SUPPLIED DATA
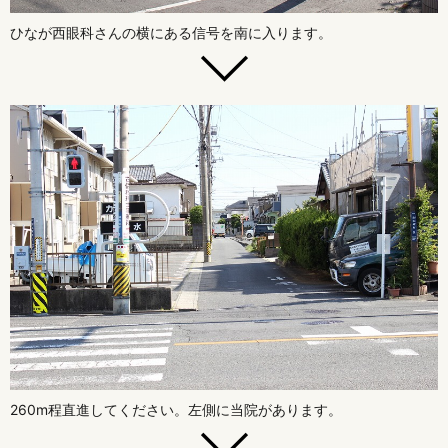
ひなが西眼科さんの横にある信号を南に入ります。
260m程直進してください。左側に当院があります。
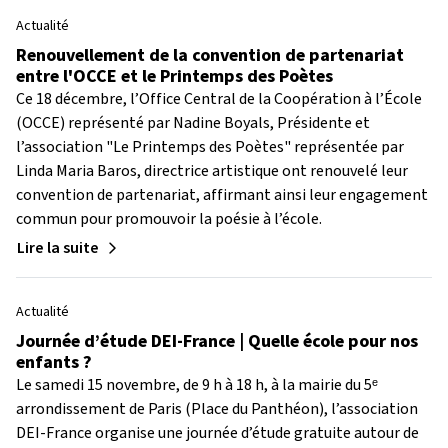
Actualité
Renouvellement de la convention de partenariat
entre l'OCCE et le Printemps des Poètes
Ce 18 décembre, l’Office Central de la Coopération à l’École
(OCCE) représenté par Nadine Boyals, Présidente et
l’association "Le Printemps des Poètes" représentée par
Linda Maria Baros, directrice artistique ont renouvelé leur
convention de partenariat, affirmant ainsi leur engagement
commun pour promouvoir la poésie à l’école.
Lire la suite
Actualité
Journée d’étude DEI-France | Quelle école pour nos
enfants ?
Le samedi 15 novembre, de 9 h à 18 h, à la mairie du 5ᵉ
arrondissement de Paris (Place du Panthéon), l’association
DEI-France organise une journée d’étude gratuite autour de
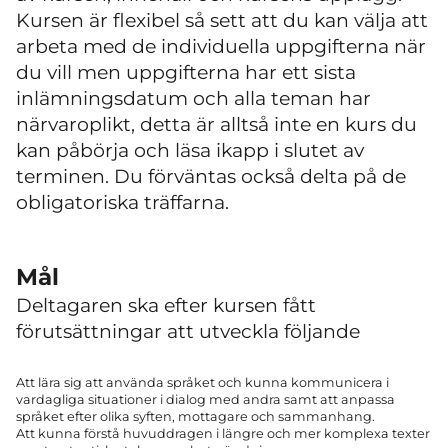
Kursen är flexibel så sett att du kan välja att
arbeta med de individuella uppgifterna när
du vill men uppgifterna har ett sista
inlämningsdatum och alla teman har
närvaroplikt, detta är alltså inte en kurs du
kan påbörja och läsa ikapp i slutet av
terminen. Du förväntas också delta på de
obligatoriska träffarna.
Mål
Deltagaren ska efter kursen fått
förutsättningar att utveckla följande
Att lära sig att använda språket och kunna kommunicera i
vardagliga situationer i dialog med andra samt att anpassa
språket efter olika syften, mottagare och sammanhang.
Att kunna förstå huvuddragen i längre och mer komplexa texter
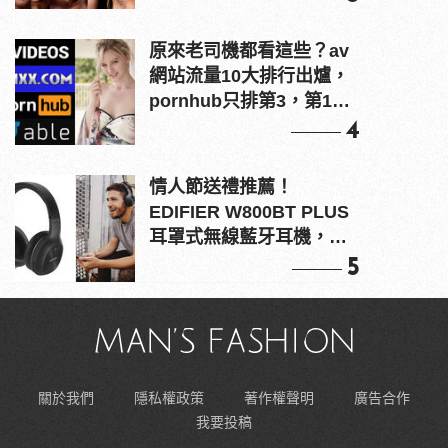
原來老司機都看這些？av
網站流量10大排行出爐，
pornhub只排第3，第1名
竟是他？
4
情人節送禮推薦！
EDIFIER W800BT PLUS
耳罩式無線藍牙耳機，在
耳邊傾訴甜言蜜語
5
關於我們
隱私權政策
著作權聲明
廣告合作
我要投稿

PROBLEM STATEMENT
Give everything from the line containing "原來老司機都看這些？av" down to the end of the listing as a Markdown table with the columns "Row" and "Text", numbering each line and leaving out blank lines.

EXERCISE OUTPUT
| Row | Text |
|---|---|
| 1 | 原來老司機都看這些？av |
| 2 | 網站流量10大排行出爐， |
| 3 | pornhub只排第3，第1名 |
| 4 | 竟是他？ |
| 5 | 4 |
| 6 | 情人節送禮推薦！ |
| 7 | EDIFIER W800BT PLUS |
| 8 | 耳罩式無線藍牙耳機，在 |
| 9 | 耳邊傾訴甜言蜜語 |
| 10 | 5 |
| 11 | 關於我們 |
| 12 | 隱私權政策 |
| 13 | 著作權聲明 |
| 14 | 廣告合作 |
| 15 | 我要投稿 |